Penyelesaian berbagai kasus kenakalan remaja, termasuk tawuran, harus melalui solusi yang komprehensif dan menyentuh akar persoalan. Solusi yang mampu mengubah kepribadian anak-anak kita menjadi pribadi yang saleh dan memiliki kepribadian Islam yang takut kepada Allah.

Oleh karena itu, untuk mengubah kepribadian seseorang, dibutuhkan integrasi dan sinergi antara sistem pendidikan, lingkungan keluarga, lingkungan masyarakat, bahkan sistem kenegaraan yang kondusif.

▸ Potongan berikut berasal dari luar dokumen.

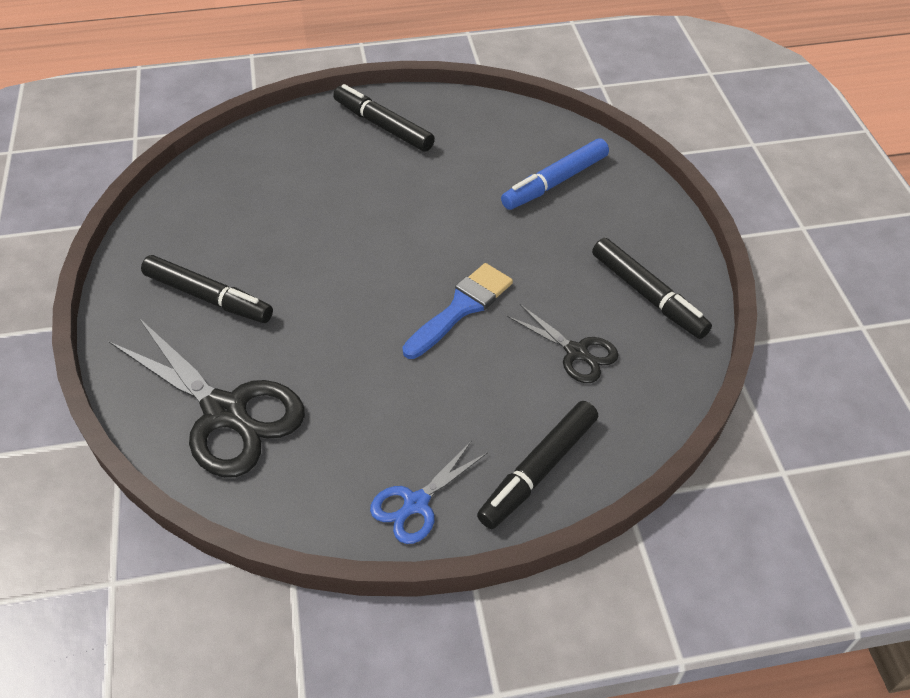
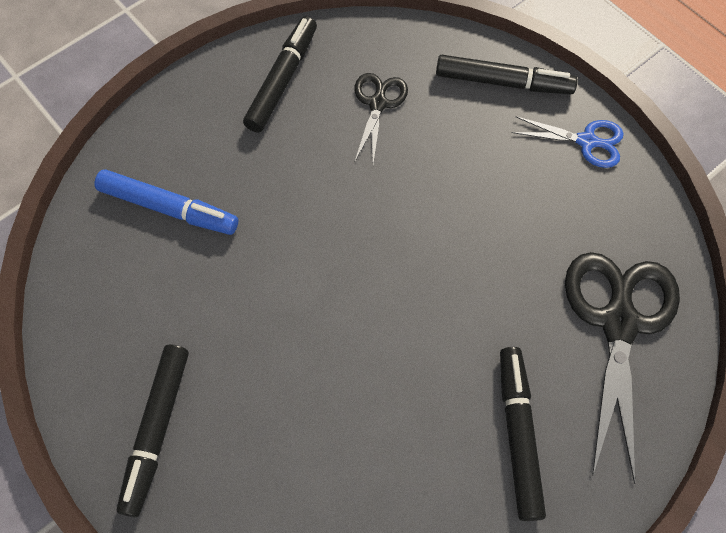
camera: 120 degrees left, 15 degrees up
blue brush [402,263,513,359] -> none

Penerapan Islam Kaffah Membentuk Generasi yang Bersyaksiyyah Islam

Penerapan syariat Islam secara kaffah dalam seluruh aspek kehidupan merupakan suatu keharusan dalam membentuk generasi yang memiliki syaksiyyah (kepribadian) Islam. Akidah Islam sebagai asas dan pondasi sistem pendidikan mampu melahirkan generasi gemilang yang berkualitas, sebagai agen perubahan peradaban.

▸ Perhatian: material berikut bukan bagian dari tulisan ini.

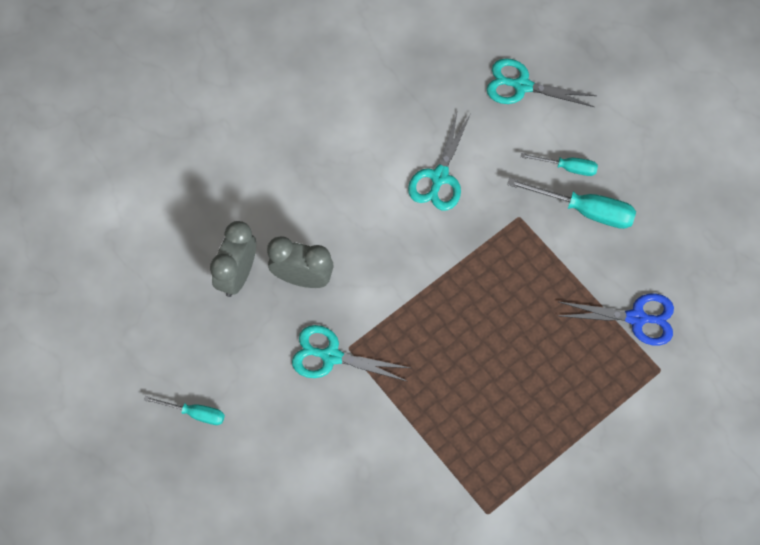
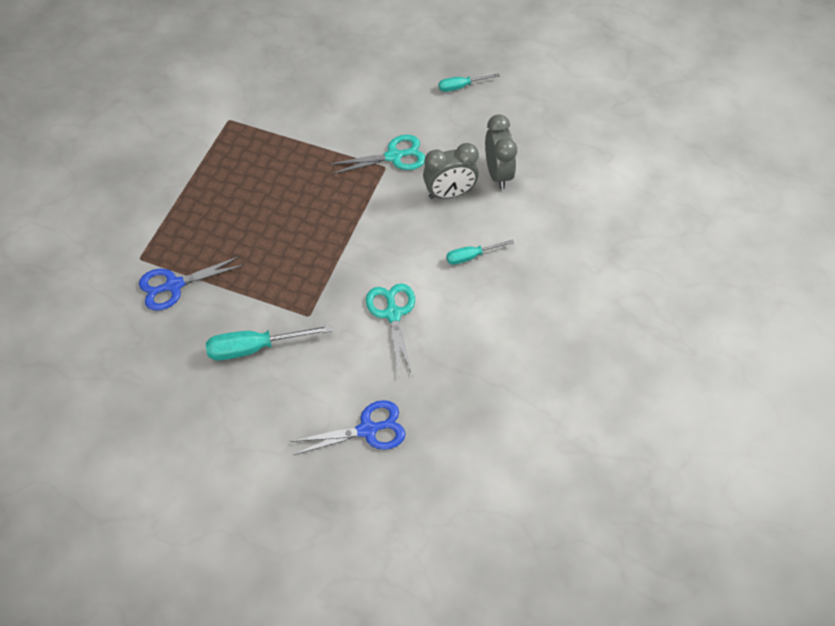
camera: 150 degrees right, 10 degrees down
turquoise scissors [487,58,597,107] -> blue scissors [290,400,405,455]
turquoise screwdriver [521,153,598,176] -> turquoise screwdriver moved to [446,239,515,265]

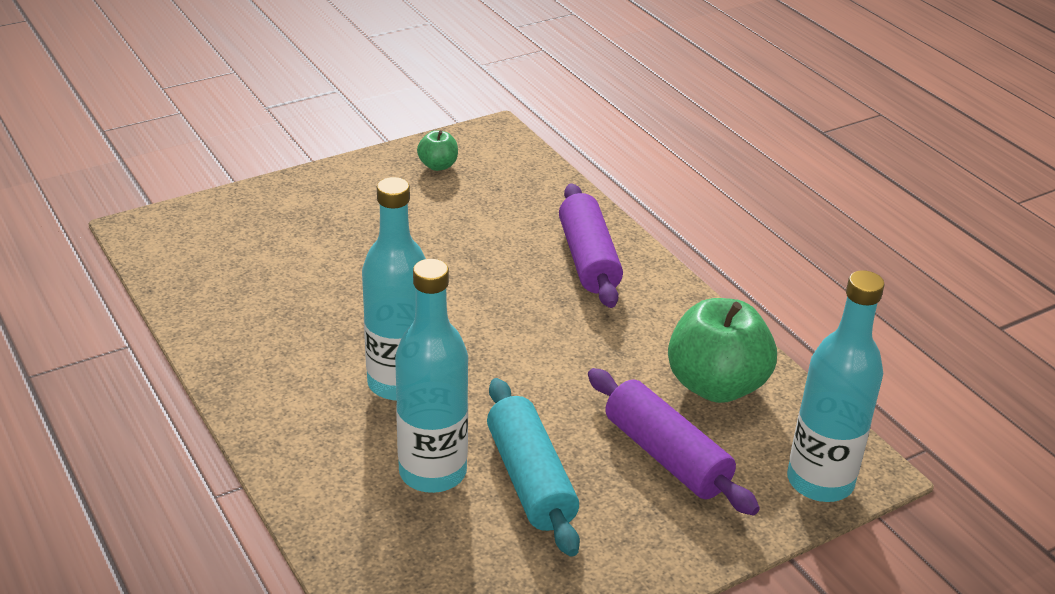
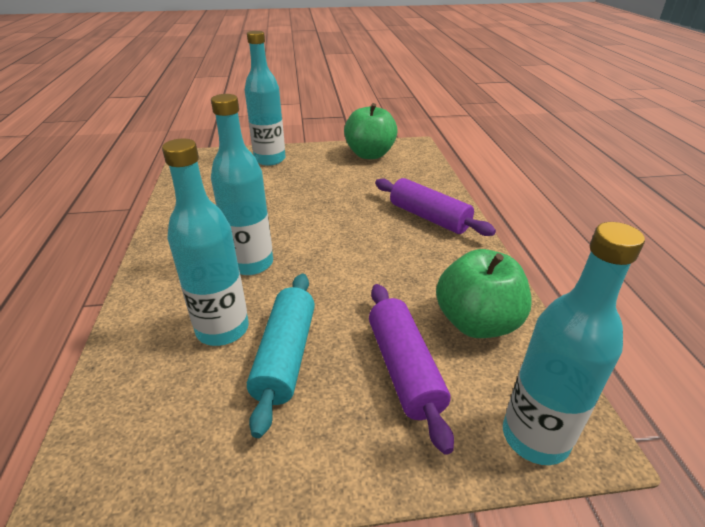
camera: 25 degrees right, 0 degrees up
green apple [417,130,458,171] -> green apple [344,103,398,159], size x2.10
purple rolling pin [559,183,623,308] -> purple rolling pin turned 60 degrees counterclockwise [375,178,496,236]
none -> turquoise bottle [245,31,286,166]

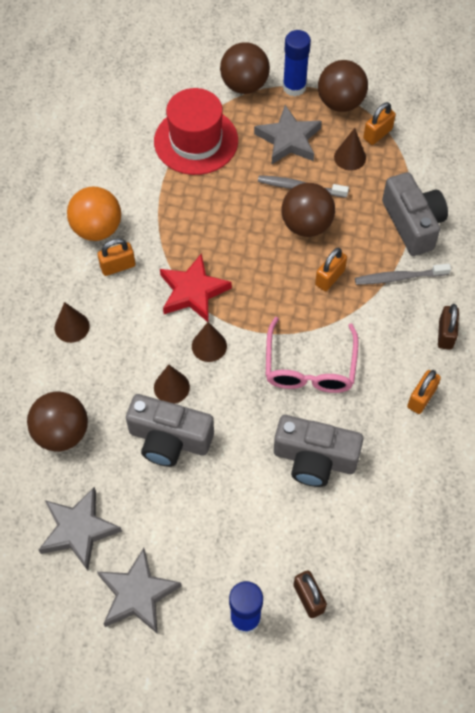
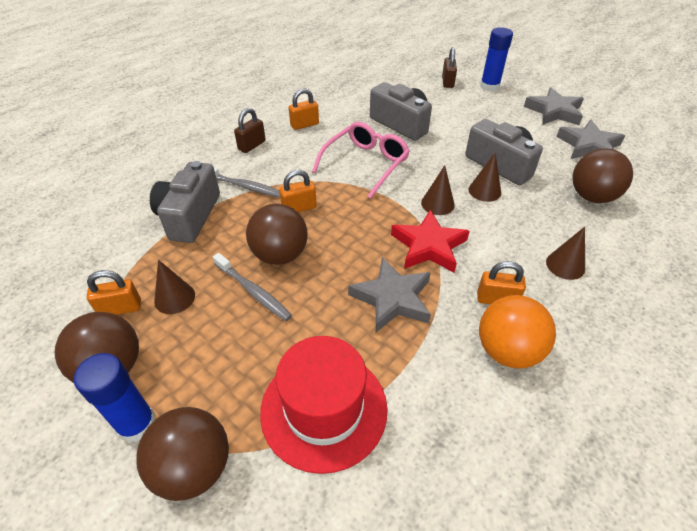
camera: 150 degrees left, 15 degrees down
grey star [254,105,322,164] -> grey star moved to [348,257,431,332]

Hal ini telah terbukti selama berabad-abad ketika sistem pendidikan Islam diterapkan oleh institusi negara Khilafah. Sebutlah Ali bin Abi Thalib, Zubair bin Awwam, Sa'ad bin Abi Waqqas, Mush'ab bin Umair, dan lainnya. Mereka adalah barisan pemuda pada zaman Nabi yang terkenal dengan ketakwaannya. Mereka senantiasa membersamai Rasulullah saw. dalam berdakwah dan berjuang menyebarkan risalah Islam.

Belum lagi kita mengenal sosok Thariq bin Ziyad, Shalahuddin Al-Ayyubi, Imam Syafi'i, dan Muhammad Al-Fatih. Mereka adalah para pemuda Islam yang tangguh, selalu terdepan dalam dakwah dan jihad. Sosok-sosok pemuda seperti mereka hanya lahir dari sistem pendidikan Islam, bukan dari sistem pendidikan sekuler.

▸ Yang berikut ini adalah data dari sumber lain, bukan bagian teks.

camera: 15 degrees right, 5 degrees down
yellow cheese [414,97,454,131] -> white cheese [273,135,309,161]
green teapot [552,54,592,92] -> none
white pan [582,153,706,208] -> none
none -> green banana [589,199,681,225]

Gambaran Sistem Pendidikan Islam

Secara umum, sistem pendidikan Islam memiliki dua tujuan pokok.

Pertama, membangun kepribadian Islami, yakni membentuk pola pikir (`aqliyah`) dan jiwa (`nafsiyah`) bagi anak-anak umat. Ini karena akidah Islam adalah asas kehidupan bagi setiap Muslim, sehingga harus dijadikan asas berpikir dan bersikap.

Terdapat banyak ayat Al-Qur’an dan hadis yang menggugah pemikiran sebagai buah dari keimanan kepada Allah Taala.
Misalnya, QS Ali Imran ayat 191: *"Dan mereka berpikir tentang penciptaan langit dan bumi."*
Lalu hadis Rasulullah saw.: *"Berpikir sesaat lebih baik daripada beribadah setahun."*
Juga banyak ayat dan hadis lain yang mengingatkan agar seorang Muslim selalu kembali kepada landasan akidah Islam, seperti QS At-Taubah ayat 24.

Artinya, strategi pendidikan harus dirancang untuk mewujudkan identitas keislaman yang kuat, baik dalam aspek pola pikir maupun pola sikap. Metodenya adalah dengan penanaman tsaqafah Islam, berupa akidah, pemikiran, dan perilaku Islam ke dalam akal dan jiwa anak didik. Dengan demikian, kurikulum pendidikan negara (Khilafah) harus disusun dan dilaksanakan untuk merealisasikan tujuan tersebut.

Kedua, mempersiapkan anak-anak kaum Muslim agar di antara mereka menjadi para ulama yang ahli di setiap aspek kehidupan, baik dalam ilmu-ilmu keislaman (ijtihad, fikih, peradilan), maupun dalam berbagai bidang sains (teknik, kimia, fisika, atau kedokteran).
Di pundak para ilmuwan dan pakar inilah kelak akan ada kesanggupan membawa negara dan umat Islam menempati posisi puncak di antara bangsa-bangsa lain di dunia.

Kesimpulan

Jelaslah bahwa hanya dengan penerapan sistem pendidikan Islam dalam bingkai Khilafah, satu-satunya solusi yang mampu menyelesaikan problematika pelajar saat ini, sekaligus menyelamatkan generasi dari rusaknya penerapan sistem pendidikan sekuler yang bobrok dan merusak.